[[ Provided records, beginning ]]
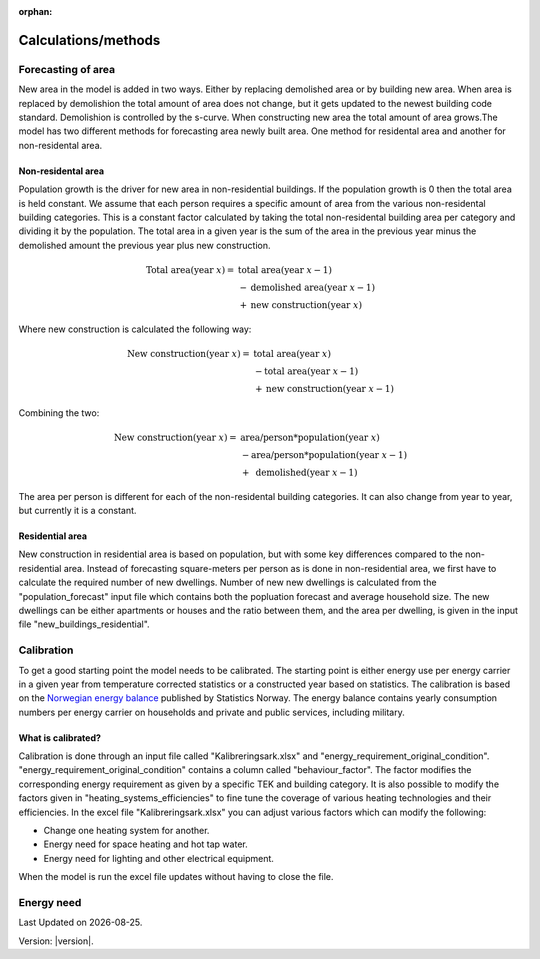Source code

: :orphan:

Calculations/methods
====================


Forecasting of area
-------------------
New area in the model is added in two ways. Either by replacing demolished area or by building new area. When area is replaced by demolishion
the total amount of area does not change, but it gets updated to the newest building code standard. Demolishion is controlled by the s-curve. 
When constructing new area the total amount of area grows.The model has two different methods for forecasting area newly built area. 
One method for residental area and another for non-residental area. 

Non-residental area
^^^^^^^^^^^^^^^^^^^
Population growth is the driver for new area in non-residential buildings. If the population growth is 0 then the total area is held constant.
We assume that each person requires a specific amount of area from the various non-residental building categories. This is a constant factor calculated
by taking the total non-residental building area per category and dividing it by the population. 
The total area in a given year is the sum of the area in the previous year minus the demolished amount the previous year plus new construction. 

.. math::

    \text{Total area} (\text{year } x) = &\text{ total area} (\text{year } x-1) \\
                          &- \text{demolished area} (\text{year } x-1) \\
                          &+ \text{new construction} (\text{year } x)

Where new construction is calculated the following way:

.. math::

    \text{New construction} (\text{year } x) = &\text{ total area} (\text{year } x) \\ 
                          &- \text{total area} (\text{year } x-1) \\
                          &+ \text{new construction} (\text{year } x-1)

Combining the two:

.. math::

    \text{New construction} (\text{year } x) = &\text{ area/person} * \text{population} (\text{year } x) \\
                          &-\text{area/person}*\text{population} (\text{year } x-1) \\
                          &+ \text{ demolished}(\text{year }x-1)

The area per person is different for each of the non-residental building categories. It can also change from year to year, but currently it is a constant. 

.. csv-table:: Area per person per non-residential building category
  :file: tables\area_per_person.csv
  :widths: 40, 20
  :header-rows: 1

Residential area
^^^^^^^^^^^^^^^^
New construction in residential area is based on population, but with some key differences compared to the non-residential area. Instead of forecasting square-meters per person 
as is done in non-residential area, we first have to calculate the required number of new dwellings. Number of new new dwellings is calculated from the "population_forecast" input file which contains 
both the popluation forecast and average household size. The new dwellings can be either apartments or houses and the ratio between them, and the area per dwelling, is given 
in the input file "new_buildings_residential".  


Calibration
------------
To get a good starting point the model needs to be calibrated. The starting point is either energy use per energy carrier 
in a given year from temperature corrected statistics or a constructed year based on statistics. The calibration is based
on the `Norwegian energy balance <https://www.ssb.no/statbank/table/11561/>`_ published by Statistics Norway. The energy 
balance contains yearly consumption numbers per energy carrier on households and private and public services, 
including military. 

What is calibrated?
^^^^^^^^^^^^^^^^^^^^
Calibration is done through an input file called "Kalibreringsark.xlsx" and "energy_requirement_original_condition". 
"energy_requirement_original_condition" contains a column called "behaviour_factor". The factor modifies the 
corresponding energy requirement as given by a specific TEK and building category. It is also possible to modify the
factors given in "heating_systems_efficiencies" to fine tune the coverage of various heating technologies and their
efficiencies. 
In the excel file "Kalibreringsark.xlsx" you can adjust various factors which can modify the following:

* Change one heating system for another.
* Energy need for space heating and hot tap water.
* Energy need for lighting and other electrical equipment.

When the model is run the excel file updates without having to close the file. 


Energy need
-----------




.. |br| raw:: html

      <br>

.. |date| date::

Last Updated on |date|.

Version: |version|.
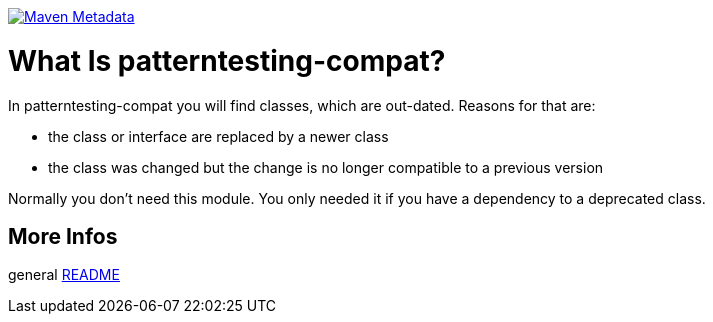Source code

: https://maven-badges.herokuapp.com/maven-central/org.patterntesting/patterntesting-compat[image:https://maven-badges.herokuapp.com/maven-central/org.patterntesting/patterntesting-compat/badge.svg[Maven Metadata]]



= What Is patterntesting-compat?


In patterntesting-compat you will find classes, which are out-dated.
Reasons for that are:

* the class or interface are replaced by a newer class
* the class was changed but the change is no longer compatible to a previous version

Normally you don't need this module.
You only needed it if you have a dependency to a deprecated class.



== More Infos

general link:../README.md[README]
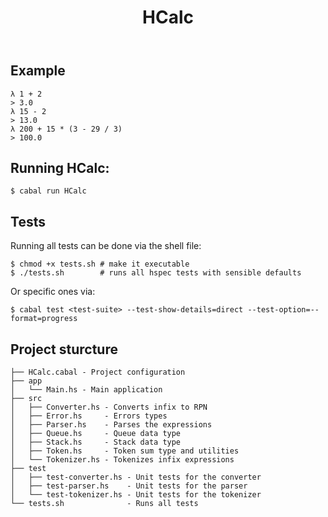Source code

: #+title: HCalc

** Example
#+begin_src
λ 1 + 2
> 3.0
λ 15 - 2
> 13.0
λ 200 + 15 * (3 - 29 / 3)
> 100.0
#+end_src

** Running HCalc:
#+begin_src
$ cabal run HCalc
#+end_src

** Tests
Running all tests can be done via the shell file:
#+begin_src
$ chmod +x tests.sh # make it executable
$ ./tests.sh        # runs all hspec tests with sensible defaults
#+end_src

Or specific ones via:
#+begin_src
$ cabal test <test-suite> --test-show-details=direct --test-option=--format=progress
#+end_src

** Project sturcture
#+begin_src
├── HCalc.cabal - Project configuration
├── app
│   └── Main.hs - Main application
├── src
│   ├── Converter.hs - Converts infix to RPN
│   ├── Error.hs     - Errors types
│   ├── Parser.hs    - Parses the expressions
│   ├── Queue.hs     - Queue data type
│   ├── Stack.hs     - Stack data type
│   ├── Token.hs     - Token sum type and utilities
│   └── Tokenizer.hs - Tokenizes infix expressions
├── test
│   ├── test-converter.hs - Unit tests for the converter
│   ├── test-parser.hs    - Unit tests for the parser
│   └── test-tokenizer.hs - Unit tests for the tokenizer
└── tests.sh              - Runs all tests
#+end_src
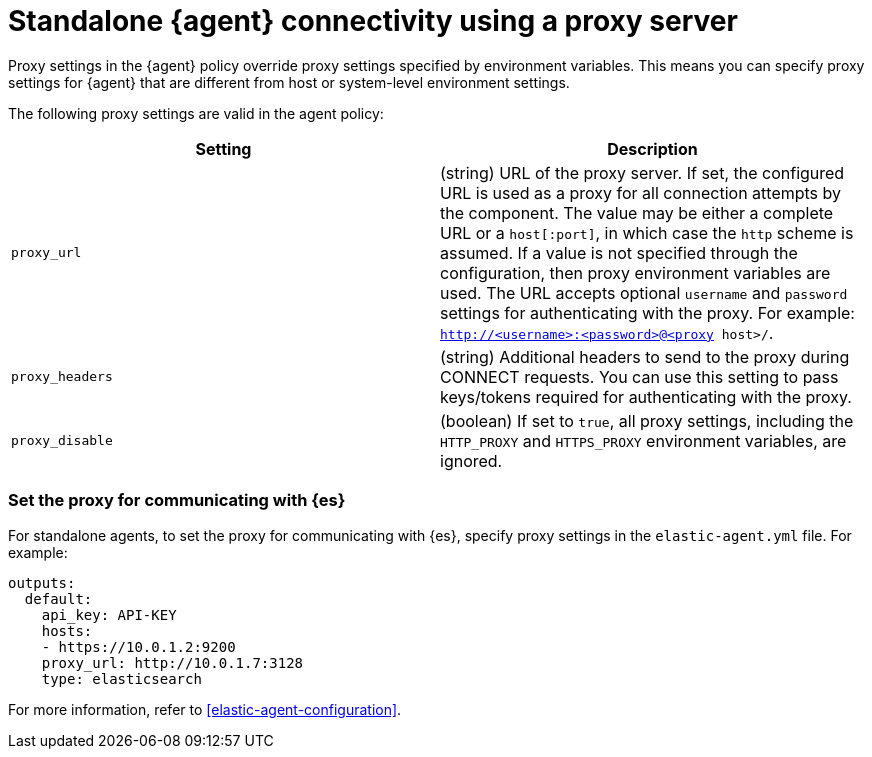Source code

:[[fleet-agent-proxy-standalone]]
= Standalone {agent} connectivity using a proxy server

Proxy settings in the {agent} policy override proxy settings specified by
environment variables. This means you can specify proxy settings for {agent}
that are different from host or system-level environment settings. 

The following proxy settings are valid in the agent policy:

|===
|Setting | Description

|`proxy_url`
| (string) URL of the proxy server. If set, the configured URL is used as a
proxy for all connection attempts by the component. The value may be either a
complete URL or a `host[:port]`, in which case the `http` scheme is assumed. If
a value is not specified through the configuration, then proxy environment
variables are used. The URL accepts optional `username` and `password` settings
for authenticating with the proxy. For example:
`http://<username>:<password>@<proxy host>/`.

|`proxy_headers`
| (string) Additional headers to send to the proxy during CONNECT requests. You
can use this setting to pass keys/tokens required for authenticating with the
proxy.

|`proxy_disable`
| (boolean) If set to `true`, all proxy settings, including the `HTTP_PROXY` and
`HTTPS_PROXY` environment variables, are ignored.

|===

[discrete]
=== Set the proxy for communicating with {es}

//To set the proxy for communicating with {es}, specify proxy settings under
//`outputs` in the agent policy. The procedure for doing this depends on
//whether you're running {fleet}-managed or standalone agents:

For standalone agents, to set the proxy for communicating with {es}, specify proxy settings in the `elastic-agent.yml` file. For example:

[source,yaml]
----
outputs:
  default:
    api_key: API-KEY
    hosts:
    - https://10.0.1.2:9200
    proxy_url: http://10.0.1.7:3128
    type: elasticsearch
----

For more information, refer to <<elastic-agent-configuration>>.
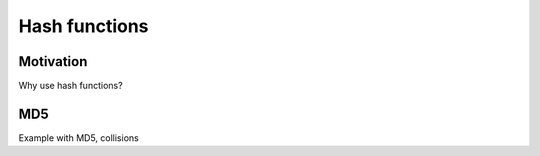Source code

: ******************
Hash functions
******************

Motivation
======================
Why use hash functions?


MD5
==========
Example with MD5, collisions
[[ Provided records, end ]]
Directive: Give back exactly the lines above from the one with "for the converter" through the one with "is used as a", both included. Pictures don't belong in the copy.

Solved exercise:
│   ├── test-converter.hs - Unit tests for the converter
│   ├── test-parser.hs    - Unit tests for the parser
│   └── test-tokenizer.hs - Unit tests for the tokenizer
└── tests.sh              - Runs all tests
#+end_src
Source code

:[[fleet-agent-proxy-standalone]]
= Standalone {agent} connectivity using a proxy server

Proxy settings in the {agent} policy override proxy settings specified by
environment variables. This means you can specify proxy settings for {agent}
that are different from host or system-level environment settings. 

The following proxy settings are valid in the agent policy:

|===
|Setting | Description

|`proxy_url`
| (string) URL of the proxy server. If set, the configured URL is used as a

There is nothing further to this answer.